Using strategic list management to maximise collections


Many consumers and businesses today face a precarious balancing act between covering basic living/operating costs and paying debts, especially as they know that when unforeseen circumstances occur, those carefully laid plans can be thrown completely out of kilter, leading to debts spiralling out of control.

For contact centre managers entrusted with maximising the efficiency and effectiveness of a collections contact centre, this represents an ongoing challenge.  In order to maximise efficiency and effectiveness, they must devise strategies and structure payment arrangements that focus not only on collecting monies owed but also on the individual circumstances of debtors - taking into account who owes what, as well as their propensity to pay, both now and in the future.

Effectively calculating the likelihood of repayment requires managers to employ a host of indicators from credit bureau scores to risk scoring models, information captured from past customer interactions and environmental variables that may cause a person to stop paying.   Knowing that a person lives in an area recently hit by a natural disaster, or knowing that a person is consistently 90 days late, for example, can be key business intelligence that provides insight into what is likely to happen next, helping creditors better assess and manage overall risks.

When it comes to gauging business process efficiency, metrics such as talk times, after-call work or wrap times, penetration rates, and monies collected per hour can be invaluable.  Gauging the effectiveness of the collections process, on the other hand, can be a lot more difficult.

Effectiveness is all about managing the metrics of the collections centre in the context of overall business and financial goals. And as the collections process evolves, more and better effectiveness measures are being brought to bear, including promise-to-pay kept percentages, roll rates and cure rates. 

List management strategies, aided by use of the right tools and technologies, can play a vital role in delivering effective operations by ensuring that accounts representing the highest risk to the collections process are targeted with the right collections treatment.  Five factors are crucial in delivering successful modern list management strategies:

1. Compliance with key business goals: Collections strategies must take into account key business goals such as greater agility, increased productivity, more streamlined processes, lower operational costs, business continuity, compliance with legislation, security, customer-specific business goals, and so on.
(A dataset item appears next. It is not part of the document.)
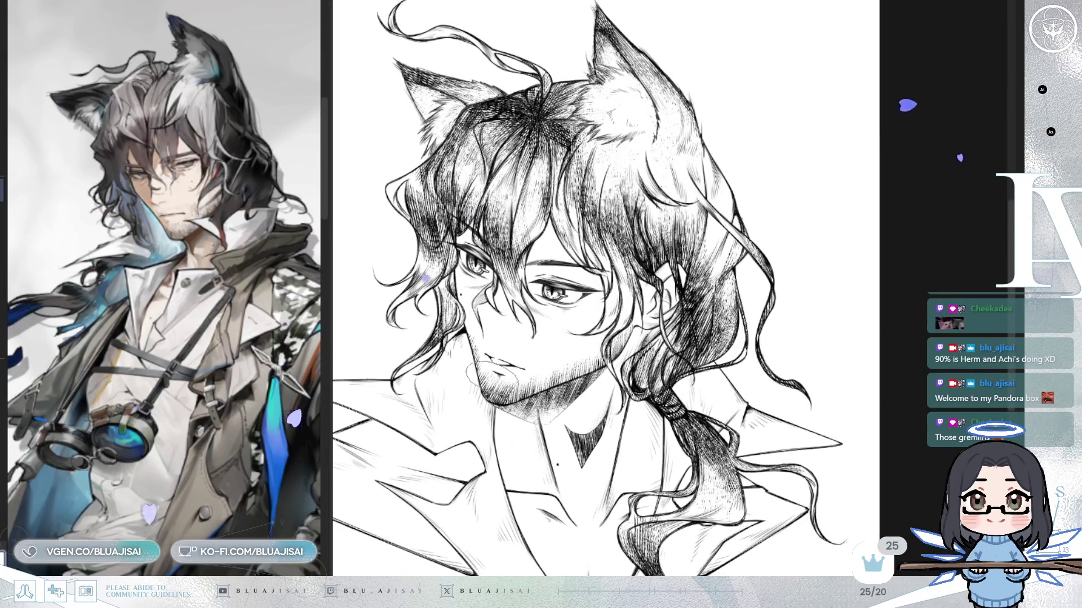
left_click_drag(510, 376, 492, 381)
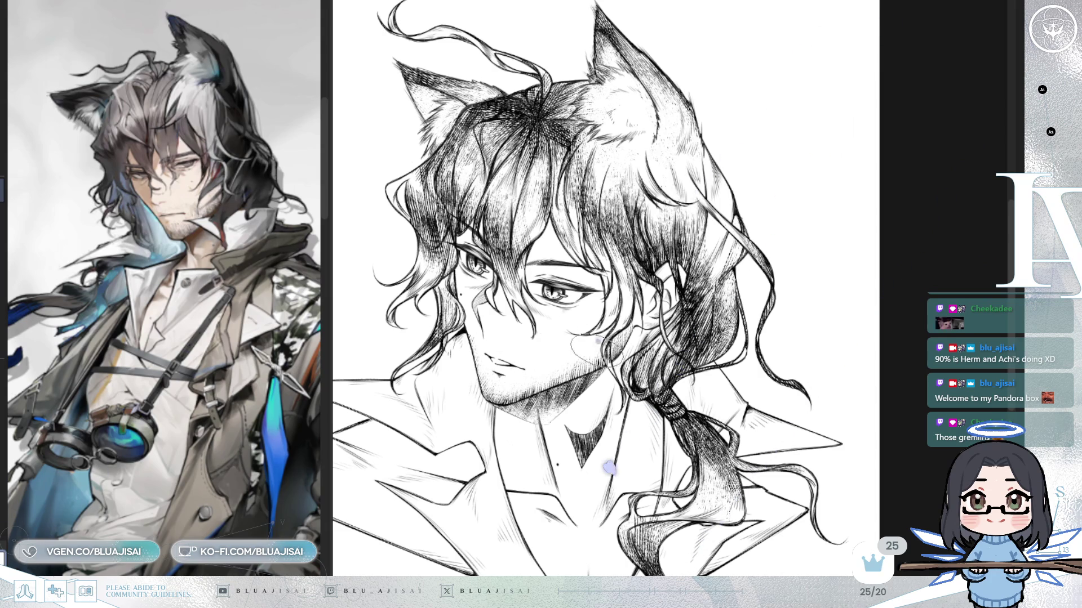
scroll(763, 259, "down", 4)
2. Flexibility: List management strategies should use techniques to automatically change workload assignments based on contact list quality, risk, and probability of contact. When determining the best contact times for a given level of staff and other resources, they should also have the built-in flexibility to make dynamic changes based on triggers, such as time of day, calling list penetration rate, hit rates, risk assignments, and agent resource availability.

3. An holistic view: Given that collections groups often operate from multiple locations, modern strategies must deliver a holistic view of operations in order to sharpen competitive edge, promote best practices, drive efficiency gains, and achieve profitability goals throughout the enterprise. 
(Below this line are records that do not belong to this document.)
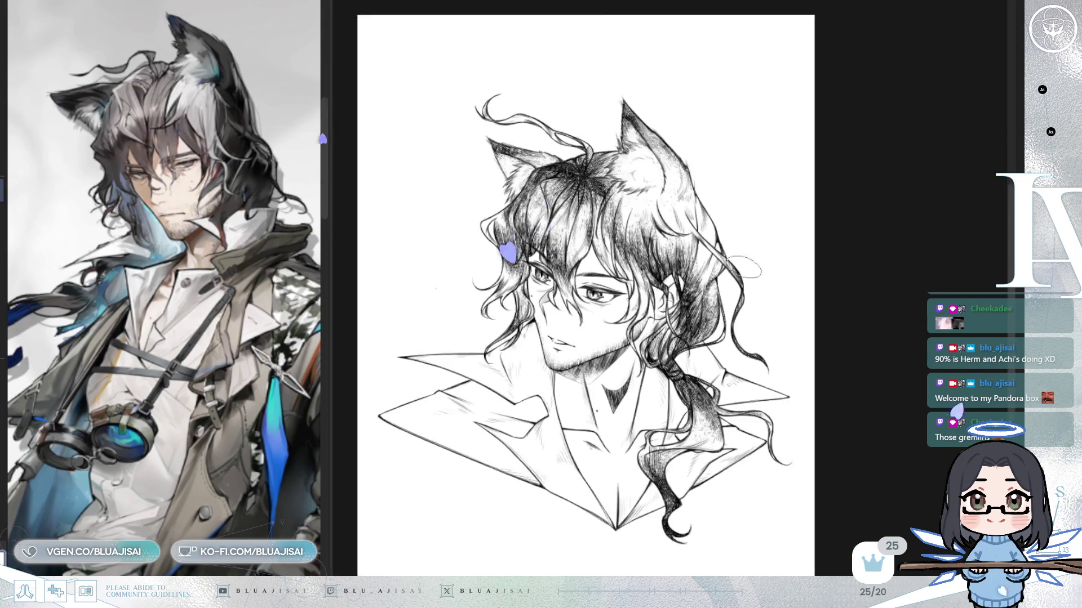
key("h")
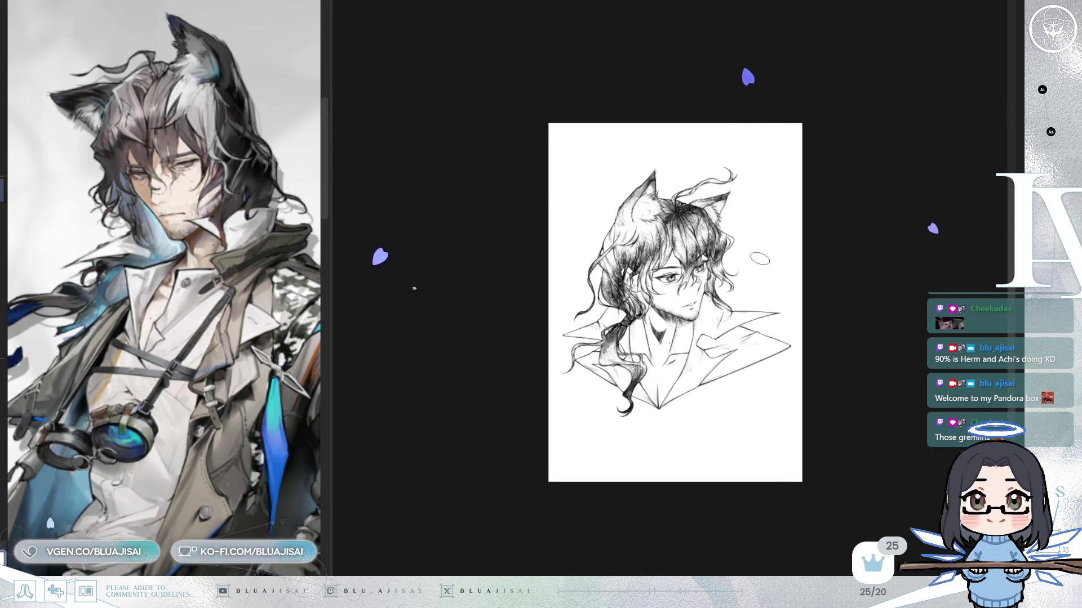
key("h")
scroll(758, 262, "up", 2)
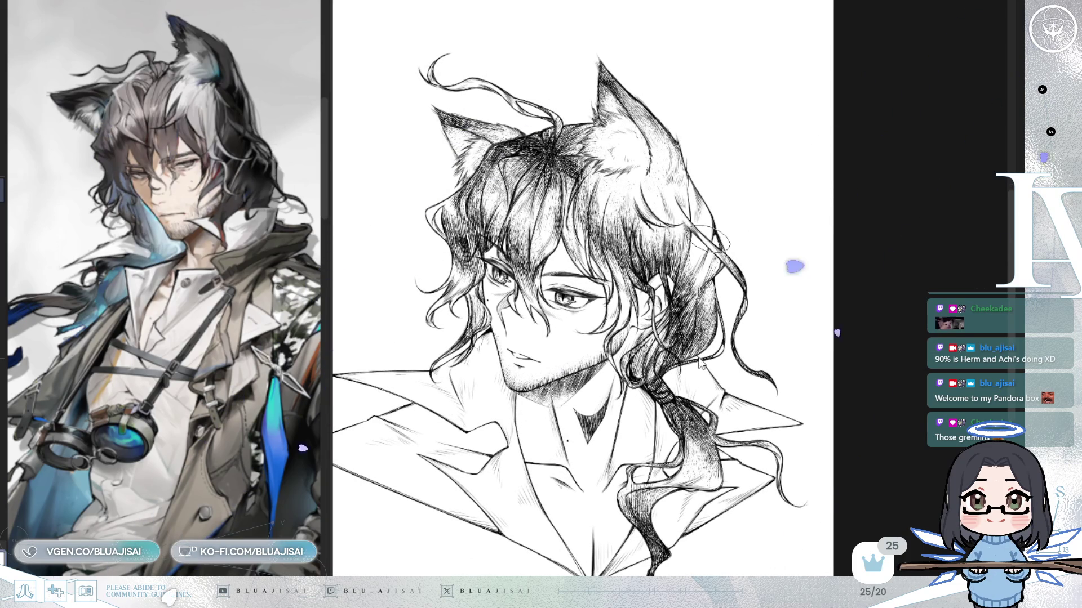
scroll(712, 360, "up", 2)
4. Centralised control: The ability to develop, execute, and manage enterprise-wide contact strategies from a single source in real time is another increasingly important factor. This will eliminate intra-company collection silos and resolves many of the technical issues surrounding disparate contact centres with multiple technologies and collection approaches.

5. Segmenting debtors according to risk level:  In centres with large volumes of early-stage account records, low-risk or infrequent debtors who may simply need a payment reminder as a result of losing an account statement, or because of an oversight, must be identified and handled appropriately (e.g. they may require no more than a reminder notice or an outbound call scripted with a voice self-service system to capture payment information). This will help automate early-stage collection efforts as well as free up collections agents to work on 'riskier' accounts. 

It's an approach with its roots in strategic business process management.  Risk management techniques will identify which customers are more likely to make payments or set up payment arrangements; while the ability to dynamically change account and list segmentation in real time, to adapt to trends and patterns within specific list sectors, and to react to environmental factors that may impact contact rates within specific lists (e.g., weather events, regional contact patterns) will ensure that customer contact strategies are more effective.